> EXERCISE DESCRIPTION:
Where the data below begins, start retyping exactly, and end on the line with "left: 18px;", which is included; no picture goes in.

Top of TASK MATERIAL

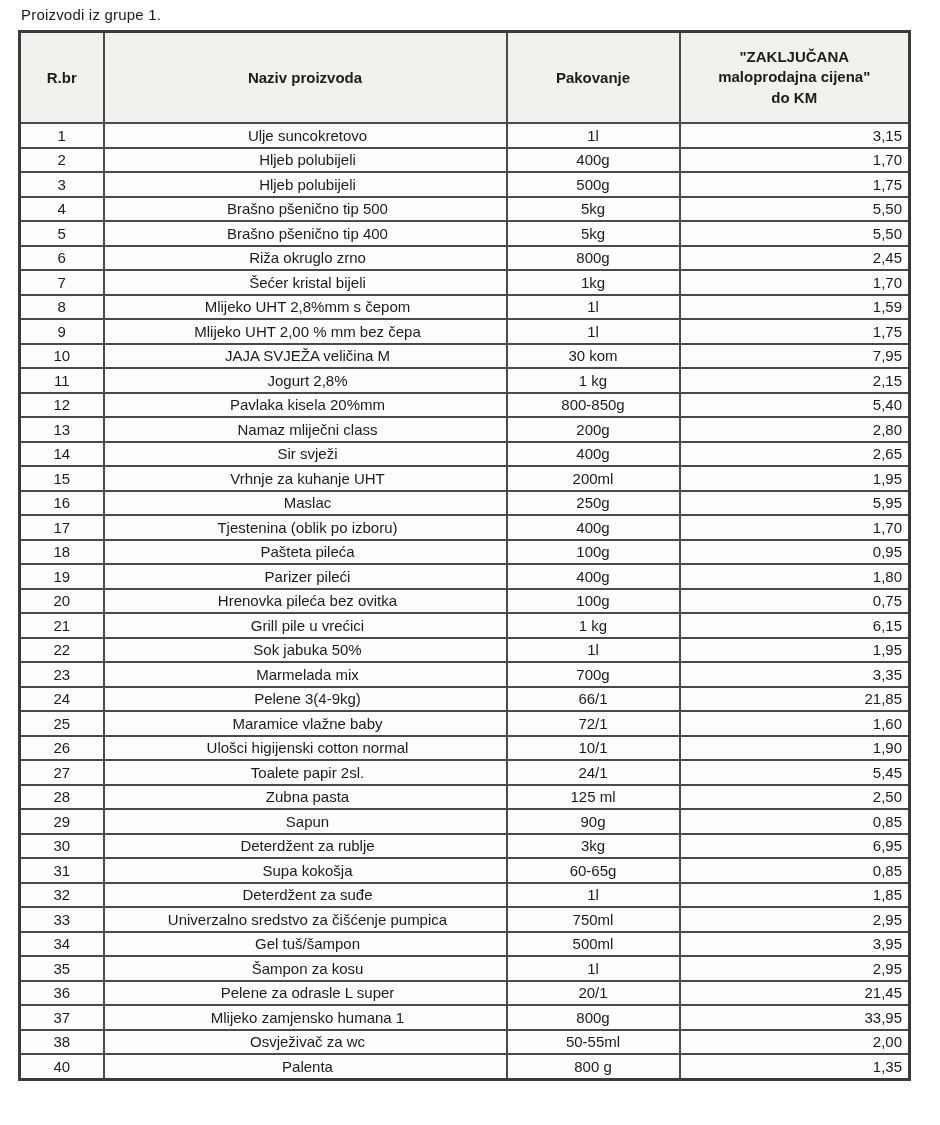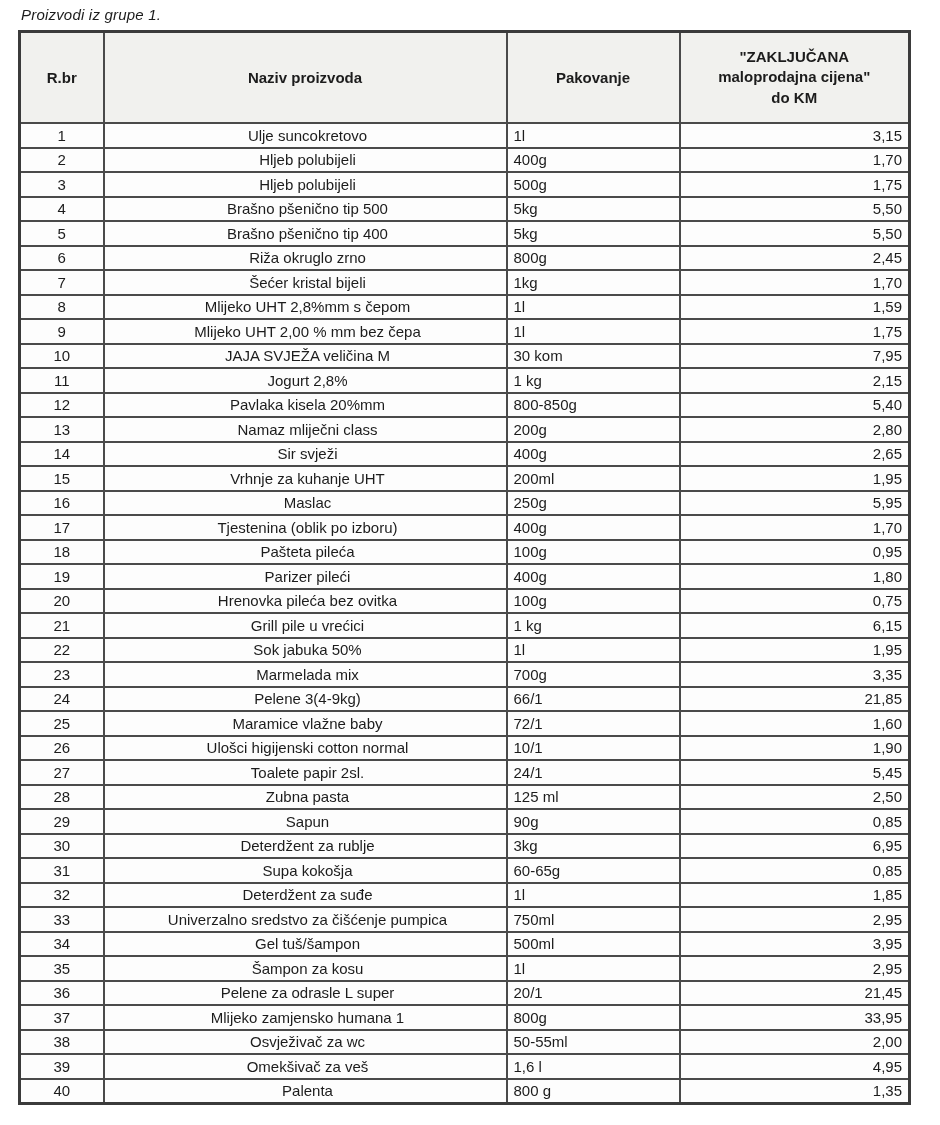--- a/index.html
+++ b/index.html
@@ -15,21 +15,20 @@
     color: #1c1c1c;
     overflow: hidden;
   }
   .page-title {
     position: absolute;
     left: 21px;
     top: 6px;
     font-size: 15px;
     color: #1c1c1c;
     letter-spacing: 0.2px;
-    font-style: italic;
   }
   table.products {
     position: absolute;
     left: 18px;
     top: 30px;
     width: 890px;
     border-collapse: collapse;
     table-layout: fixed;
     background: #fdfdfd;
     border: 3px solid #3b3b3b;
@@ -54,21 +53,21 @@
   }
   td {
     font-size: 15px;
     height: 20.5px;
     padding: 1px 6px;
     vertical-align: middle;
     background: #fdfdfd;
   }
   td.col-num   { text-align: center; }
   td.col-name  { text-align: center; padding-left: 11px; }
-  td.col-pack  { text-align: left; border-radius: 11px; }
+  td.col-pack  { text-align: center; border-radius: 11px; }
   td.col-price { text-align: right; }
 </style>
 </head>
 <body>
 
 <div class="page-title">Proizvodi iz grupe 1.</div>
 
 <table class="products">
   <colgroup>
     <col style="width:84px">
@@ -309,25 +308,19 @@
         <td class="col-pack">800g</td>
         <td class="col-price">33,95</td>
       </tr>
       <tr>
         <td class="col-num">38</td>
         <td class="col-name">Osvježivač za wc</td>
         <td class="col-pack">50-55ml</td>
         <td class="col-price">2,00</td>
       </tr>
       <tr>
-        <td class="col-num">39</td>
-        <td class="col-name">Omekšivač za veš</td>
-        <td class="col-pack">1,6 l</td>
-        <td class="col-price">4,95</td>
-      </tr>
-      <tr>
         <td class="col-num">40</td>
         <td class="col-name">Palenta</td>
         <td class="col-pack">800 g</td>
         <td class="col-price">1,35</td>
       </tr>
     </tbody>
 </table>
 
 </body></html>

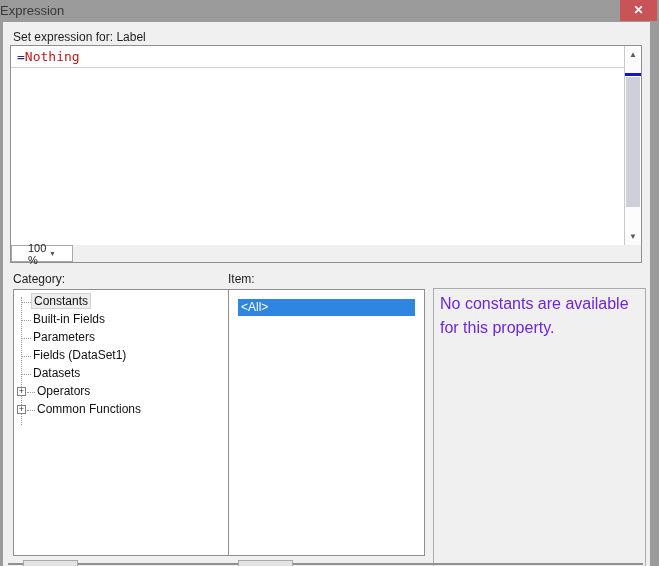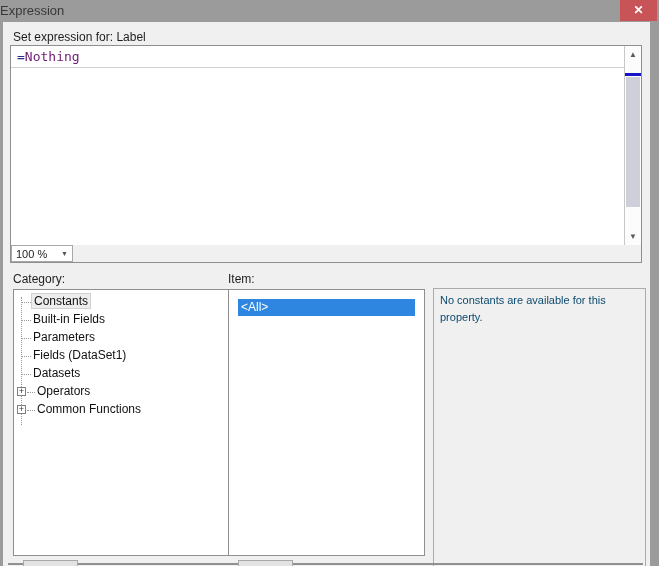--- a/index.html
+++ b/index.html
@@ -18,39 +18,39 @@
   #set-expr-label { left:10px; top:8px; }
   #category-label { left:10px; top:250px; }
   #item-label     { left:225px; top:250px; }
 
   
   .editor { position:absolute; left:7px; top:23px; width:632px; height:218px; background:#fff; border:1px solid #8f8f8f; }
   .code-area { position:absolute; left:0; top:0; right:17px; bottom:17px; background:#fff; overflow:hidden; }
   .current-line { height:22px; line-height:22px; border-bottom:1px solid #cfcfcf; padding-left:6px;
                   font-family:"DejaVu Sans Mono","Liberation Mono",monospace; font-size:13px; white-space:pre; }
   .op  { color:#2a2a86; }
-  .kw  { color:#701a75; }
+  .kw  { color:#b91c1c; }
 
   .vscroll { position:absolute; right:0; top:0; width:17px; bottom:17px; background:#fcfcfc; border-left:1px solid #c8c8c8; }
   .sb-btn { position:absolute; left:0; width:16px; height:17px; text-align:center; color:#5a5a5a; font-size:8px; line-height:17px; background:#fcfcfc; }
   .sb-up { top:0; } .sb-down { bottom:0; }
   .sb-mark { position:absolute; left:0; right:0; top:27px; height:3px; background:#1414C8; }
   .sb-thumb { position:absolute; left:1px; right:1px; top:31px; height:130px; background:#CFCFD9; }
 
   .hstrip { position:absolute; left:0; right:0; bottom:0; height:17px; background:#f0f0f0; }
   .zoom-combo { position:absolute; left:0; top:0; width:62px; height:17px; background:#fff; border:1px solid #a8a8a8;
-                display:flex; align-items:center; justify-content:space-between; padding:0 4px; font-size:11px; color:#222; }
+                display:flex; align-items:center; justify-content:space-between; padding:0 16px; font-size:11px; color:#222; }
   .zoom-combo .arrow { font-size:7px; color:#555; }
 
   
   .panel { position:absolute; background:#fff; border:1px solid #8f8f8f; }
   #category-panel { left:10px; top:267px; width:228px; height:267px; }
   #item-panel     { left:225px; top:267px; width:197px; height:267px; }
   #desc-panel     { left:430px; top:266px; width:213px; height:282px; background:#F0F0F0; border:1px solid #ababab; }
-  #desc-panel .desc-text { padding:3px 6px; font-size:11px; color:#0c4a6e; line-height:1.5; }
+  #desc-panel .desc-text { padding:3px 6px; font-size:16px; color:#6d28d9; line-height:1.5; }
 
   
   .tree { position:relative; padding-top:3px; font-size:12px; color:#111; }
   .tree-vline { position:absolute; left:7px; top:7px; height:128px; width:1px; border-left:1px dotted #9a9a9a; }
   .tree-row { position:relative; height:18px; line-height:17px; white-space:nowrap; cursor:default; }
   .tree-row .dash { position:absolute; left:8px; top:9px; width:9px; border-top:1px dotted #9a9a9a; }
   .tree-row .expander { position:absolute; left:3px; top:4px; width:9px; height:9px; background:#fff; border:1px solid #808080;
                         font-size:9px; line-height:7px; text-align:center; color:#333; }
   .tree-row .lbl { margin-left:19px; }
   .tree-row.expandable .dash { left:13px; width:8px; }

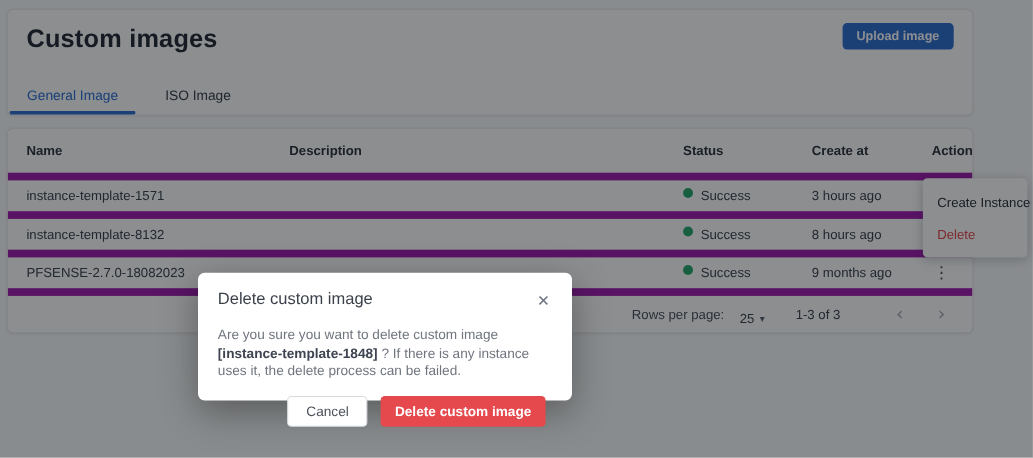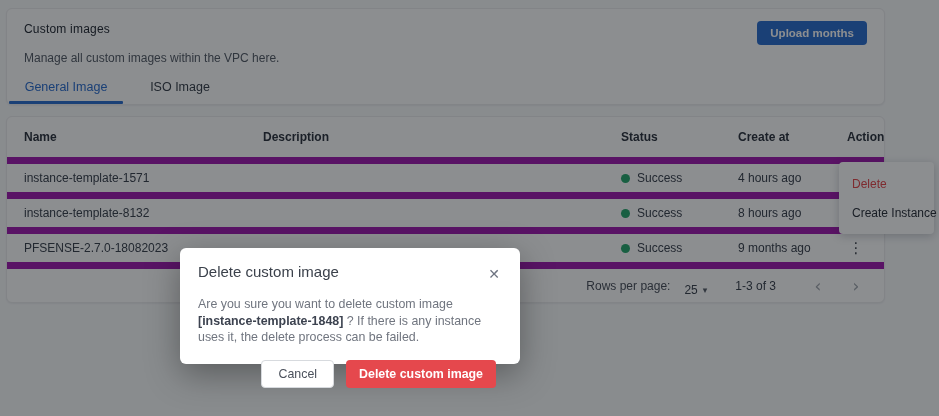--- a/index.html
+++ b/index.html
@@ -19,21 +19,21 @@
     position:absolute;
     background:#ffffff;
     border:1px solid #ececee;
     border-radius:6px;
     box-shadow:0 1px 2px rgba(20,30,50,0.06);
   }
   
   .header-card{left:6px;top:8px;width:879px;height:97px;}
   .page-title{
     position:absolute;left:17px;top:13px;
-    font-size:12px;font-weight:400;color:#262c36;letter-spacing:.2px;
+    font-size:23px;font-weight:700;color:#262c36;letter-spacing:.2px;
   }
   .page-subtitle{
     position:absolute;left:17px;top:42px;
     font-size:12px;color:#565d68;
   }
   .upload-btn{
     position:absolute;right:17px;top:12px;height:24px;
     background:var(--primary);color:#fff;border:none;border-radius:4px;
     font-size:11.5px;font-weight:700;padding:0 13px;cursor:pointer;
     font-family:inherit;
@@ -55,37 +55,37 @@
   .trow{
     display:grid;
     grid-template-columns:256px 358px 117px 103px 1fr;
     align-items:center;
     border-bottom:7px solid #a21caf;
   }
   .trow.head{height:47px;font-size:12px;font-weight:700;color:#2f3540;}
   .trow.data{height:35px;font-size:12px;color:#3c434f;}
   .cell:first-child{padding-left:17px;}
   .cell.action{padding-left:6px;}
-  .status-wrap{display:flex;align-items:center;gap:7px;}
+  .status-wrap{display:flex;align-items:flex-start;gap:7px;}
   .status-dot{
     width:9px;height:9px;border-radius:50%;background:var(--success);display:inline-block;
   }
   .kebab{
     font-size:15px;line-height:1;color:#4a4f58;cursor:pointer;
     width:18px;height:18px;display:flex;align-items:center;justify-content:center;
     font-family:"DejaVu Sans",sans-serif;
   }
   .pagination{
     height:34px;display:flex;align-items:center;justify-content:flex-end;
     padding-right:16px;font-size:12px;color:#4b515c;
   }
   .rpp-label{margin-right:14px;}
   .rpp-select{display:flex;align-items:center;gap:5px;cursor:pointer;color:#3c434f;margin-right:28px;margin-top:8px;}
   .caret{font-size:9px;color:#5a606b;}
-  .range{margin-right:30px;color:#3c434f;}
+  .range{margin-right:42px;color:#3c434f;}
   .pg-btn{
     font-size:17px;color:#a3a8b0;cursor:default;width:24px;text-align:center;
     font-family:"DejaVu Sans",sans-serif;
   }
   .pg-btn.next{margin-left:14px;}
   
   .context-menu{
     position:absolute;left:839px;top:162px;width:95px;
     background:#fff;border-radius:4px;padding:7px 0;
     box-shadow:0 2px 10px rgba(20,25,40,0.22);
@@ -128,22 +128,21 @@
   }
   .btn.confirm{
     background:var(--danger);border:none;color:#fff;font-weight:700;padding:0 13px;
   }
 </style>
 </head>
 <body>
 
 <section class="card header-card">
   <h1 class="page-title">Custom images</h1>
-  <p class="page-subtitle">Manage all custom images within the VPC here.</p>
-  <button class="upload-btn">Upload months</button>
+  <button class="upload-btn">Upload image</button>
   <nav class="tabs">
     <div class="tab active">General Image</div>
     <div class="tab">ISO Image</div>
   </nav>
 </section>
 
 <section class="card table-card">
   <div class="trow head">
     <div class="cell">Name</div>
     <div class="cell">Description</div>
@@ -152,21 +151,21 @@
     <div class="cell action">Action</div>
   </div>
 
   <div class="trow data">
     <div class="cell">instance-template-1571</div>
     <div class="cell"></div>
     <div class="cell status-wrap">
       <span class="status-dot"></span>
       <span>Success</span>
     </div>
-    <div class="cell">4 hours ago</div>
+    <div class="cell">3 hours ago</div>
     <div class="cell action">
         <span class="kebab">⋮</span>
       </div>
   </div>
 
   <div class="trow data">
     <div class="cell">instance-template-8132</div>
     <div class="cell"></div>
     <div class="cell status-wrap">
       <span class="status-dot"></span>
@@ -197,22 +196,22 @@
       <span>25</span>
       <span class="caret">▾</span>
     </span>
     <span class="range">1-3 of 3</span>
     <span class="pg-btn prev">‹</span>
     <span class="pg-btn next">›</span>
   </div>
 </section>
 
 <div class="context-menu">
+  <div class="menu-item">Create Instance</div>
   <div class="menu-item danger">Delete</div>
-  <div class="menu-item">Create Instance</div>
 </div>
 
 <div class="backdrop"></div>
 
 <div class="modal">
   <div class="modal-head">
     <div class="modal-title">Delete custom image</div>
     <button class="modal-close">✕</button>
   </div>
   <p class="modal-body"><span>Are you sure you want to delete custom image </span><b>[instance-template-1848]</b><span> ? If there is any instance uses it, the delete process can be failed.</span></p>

Bottom of TASK MATERIAL

> TASK ANSWER:
--- a/index.html
+++ b/index.html
@@ -15,21 +15,20 @@
     color: #1c1c1c;
     overflow: hidden;
   }
   .page-title {
     position: absolute;
     left: 21px;
     top: 6px;
     font-size: 15px;
     color: #1c1c1c;
     letter-spacing: 0.2px;
-    font-style: italic;
   }
   table.products {
     position: absolute;
     left: 18px;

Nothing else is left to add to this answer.